(Problem requirements):
Return all the lines below in which the string "where" appears.

(Provided data):
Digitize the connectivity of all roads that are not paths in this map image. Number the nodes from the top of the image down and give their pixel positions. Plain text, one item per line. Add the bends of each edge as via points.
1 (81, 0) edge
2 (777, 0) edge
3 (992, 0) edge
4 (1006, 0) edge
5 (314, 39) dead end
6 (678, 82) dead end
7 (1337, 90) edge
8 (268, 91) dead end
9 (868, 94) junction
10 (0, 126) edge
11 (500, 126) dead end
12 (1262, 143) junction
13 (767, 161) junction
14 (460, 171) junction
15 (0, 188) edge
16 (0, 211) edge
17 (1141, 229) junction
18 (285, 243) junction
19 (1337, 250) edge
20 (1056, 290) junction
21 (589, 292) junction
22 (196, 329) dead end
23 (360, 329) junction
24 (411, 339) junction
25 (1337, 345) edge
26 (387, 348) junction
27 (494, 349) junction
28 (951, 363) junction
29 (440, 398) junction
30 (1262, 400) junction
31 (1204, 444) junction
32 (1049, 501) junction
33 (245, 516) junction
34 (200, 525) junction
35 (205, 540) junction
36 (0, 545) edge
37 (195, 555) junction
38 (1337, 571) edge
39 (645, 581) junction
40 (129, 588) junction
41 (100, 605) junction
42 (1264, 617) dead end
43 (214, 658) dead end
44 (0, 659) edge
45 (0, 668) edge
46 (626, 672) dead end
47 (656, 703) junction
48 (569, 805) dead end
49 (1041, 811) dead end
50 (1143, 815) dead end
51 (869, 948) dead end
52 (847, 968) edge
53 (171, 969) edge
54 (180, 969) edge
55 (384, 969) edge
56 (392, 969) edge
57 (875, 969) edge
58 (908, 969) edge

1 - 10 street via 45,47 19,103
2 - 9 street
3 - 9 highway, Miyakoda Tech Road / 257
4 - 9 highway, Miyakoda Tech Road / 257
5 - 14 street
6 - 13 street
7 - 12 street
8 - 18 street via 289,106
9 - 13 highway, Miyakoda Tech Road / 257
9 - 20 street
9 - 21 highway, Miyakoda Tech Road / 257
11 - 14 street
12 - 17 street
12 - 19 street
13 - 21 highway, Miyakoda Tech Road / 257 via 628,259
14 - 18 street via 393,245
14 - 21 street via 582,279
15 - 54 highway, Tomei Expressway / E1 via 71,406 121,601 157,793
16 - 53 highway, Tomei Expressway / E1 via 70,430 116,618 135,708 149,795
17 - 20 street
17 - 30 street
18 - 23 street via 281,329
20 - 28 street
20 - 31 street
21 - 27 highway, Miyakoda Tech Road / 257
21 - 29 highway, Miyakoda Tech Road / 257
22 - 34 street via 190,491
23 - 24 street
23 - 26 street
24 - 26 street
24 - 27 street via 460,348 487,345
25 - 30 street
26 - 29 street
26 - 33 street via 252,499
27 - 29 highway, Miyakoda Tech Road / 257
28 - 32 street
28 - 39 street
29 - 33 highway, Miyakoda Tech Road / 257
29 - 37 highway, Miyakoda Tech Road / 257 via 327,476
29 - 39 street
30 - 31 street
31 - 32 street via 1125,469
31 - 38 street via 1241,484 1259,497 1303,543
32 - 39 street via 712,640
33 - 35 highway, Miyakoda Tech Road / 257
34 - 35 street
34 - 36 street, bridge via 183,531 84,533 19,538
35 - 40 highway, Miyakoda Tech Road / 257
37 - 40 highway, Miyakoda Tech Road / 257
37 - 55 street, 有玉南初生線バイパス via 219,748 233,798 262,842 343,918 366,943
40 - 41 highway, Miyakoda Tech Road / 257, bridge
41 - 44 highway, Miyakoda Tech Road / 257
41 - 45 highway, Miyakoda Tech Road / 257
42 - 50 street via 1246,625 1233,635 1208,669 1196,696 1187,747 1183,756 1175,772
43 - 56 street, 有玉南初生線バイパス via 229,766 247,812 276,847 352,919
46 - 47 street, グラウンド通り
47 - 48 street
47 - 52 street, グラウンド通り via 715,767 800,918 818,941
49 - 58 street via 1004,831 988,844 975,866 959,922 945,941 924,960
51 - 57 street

==

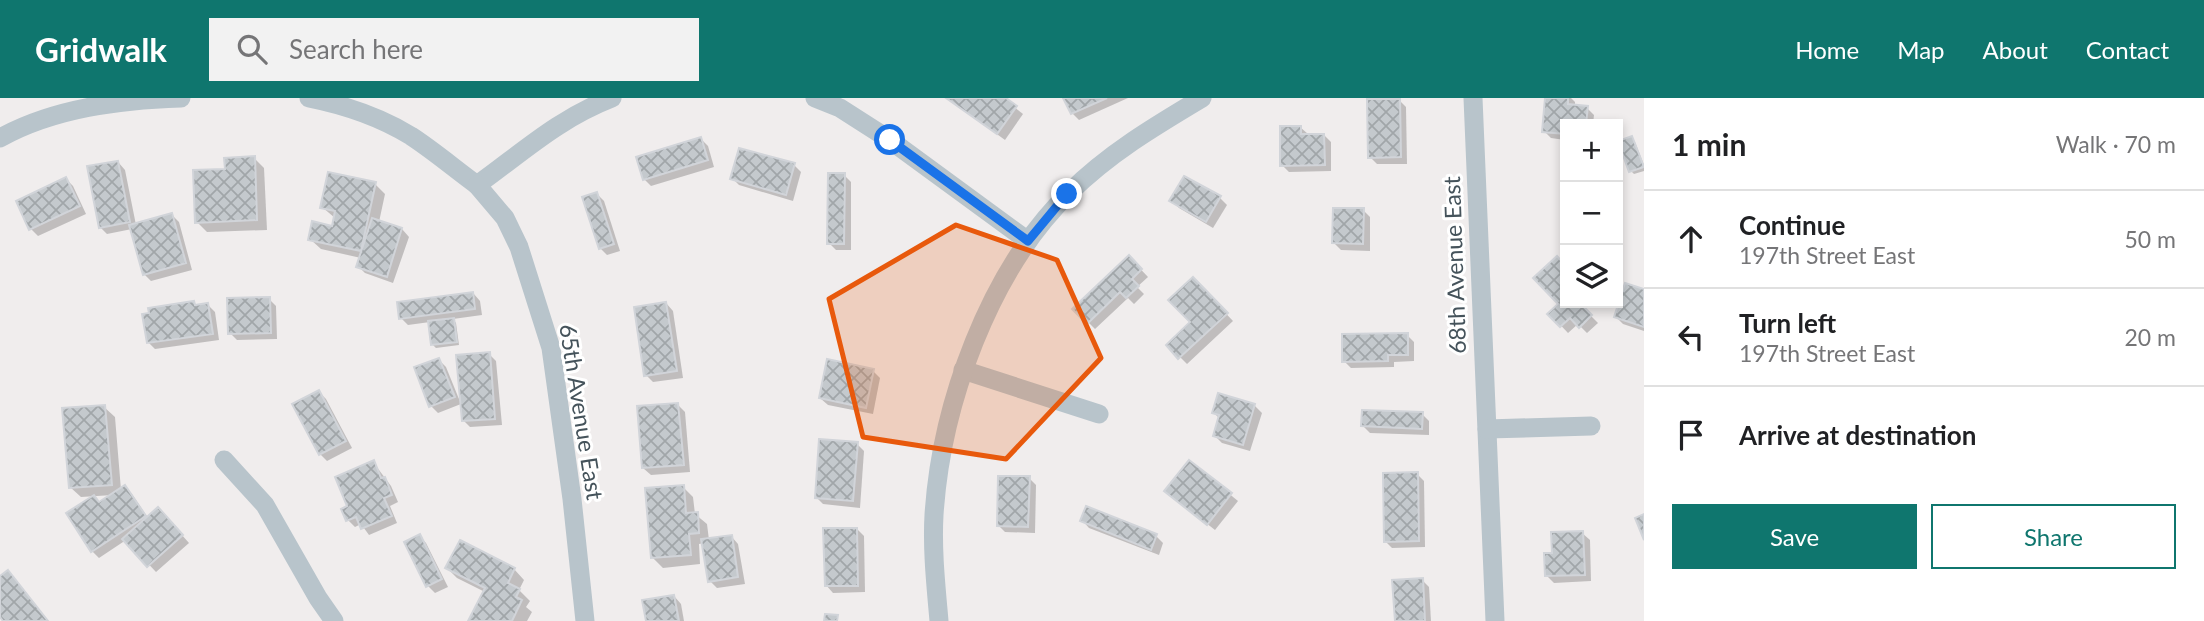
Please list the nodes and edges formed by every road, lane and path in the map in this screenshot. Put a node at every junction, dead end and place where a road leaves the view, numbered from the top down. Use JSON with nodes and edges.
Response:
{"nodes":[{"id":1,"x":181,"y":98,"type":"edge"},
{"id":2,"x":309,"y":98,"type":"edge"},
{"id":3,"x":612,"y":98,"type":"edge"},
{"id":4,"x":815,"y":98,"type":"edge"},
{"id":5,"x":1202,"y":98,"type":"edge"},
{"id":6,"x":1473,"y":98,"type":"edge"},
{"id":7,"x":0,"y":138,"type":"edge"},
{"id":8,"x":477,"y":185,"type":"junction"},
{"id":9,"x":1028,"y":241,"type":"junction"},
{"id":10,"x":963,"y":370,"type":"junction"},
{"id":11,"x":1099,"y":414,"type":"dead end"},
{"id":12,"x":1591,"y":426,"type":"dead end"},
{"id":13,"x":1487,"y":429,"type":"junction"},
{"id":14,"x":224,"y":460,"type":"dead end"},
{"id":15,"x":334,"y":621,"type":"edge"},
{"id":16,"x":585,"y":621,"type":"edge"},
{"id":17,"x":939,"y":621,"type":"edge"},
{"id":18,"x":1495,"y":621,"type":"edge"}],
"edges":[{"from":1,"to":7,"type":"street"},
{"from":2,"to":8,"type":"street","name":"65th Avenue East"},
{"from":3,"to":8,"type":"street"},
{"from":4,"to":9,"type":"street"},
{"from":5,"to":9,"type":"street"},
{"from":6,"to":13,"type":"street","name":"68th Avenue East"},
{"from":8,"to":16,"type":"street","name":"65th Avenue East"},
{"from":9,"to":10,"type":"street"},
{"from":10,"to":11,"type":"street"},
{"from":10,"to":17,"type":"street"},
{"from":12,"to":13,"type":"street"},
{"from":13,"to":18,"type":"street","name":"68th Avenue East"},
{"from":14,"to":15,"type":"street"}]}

...

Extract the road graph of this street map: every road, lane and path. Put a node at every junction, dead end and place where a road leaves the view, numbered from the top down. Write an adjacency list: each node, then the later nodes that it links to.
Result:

(Exercise output):
Please list the nodes and edges formed by every road, lane and path in the map in this screenshot. Put a node at every junction, dead end and place where a road leaves the view, numbered from the top down. Use JSON with nodes and edges.
Extract the road graph of this street map: every road, lane and path. Put a node at every junction, dead end and place where a road leaves the view, numbered from the top down. Write an adjacency list: each node, then the later nodes that it links to.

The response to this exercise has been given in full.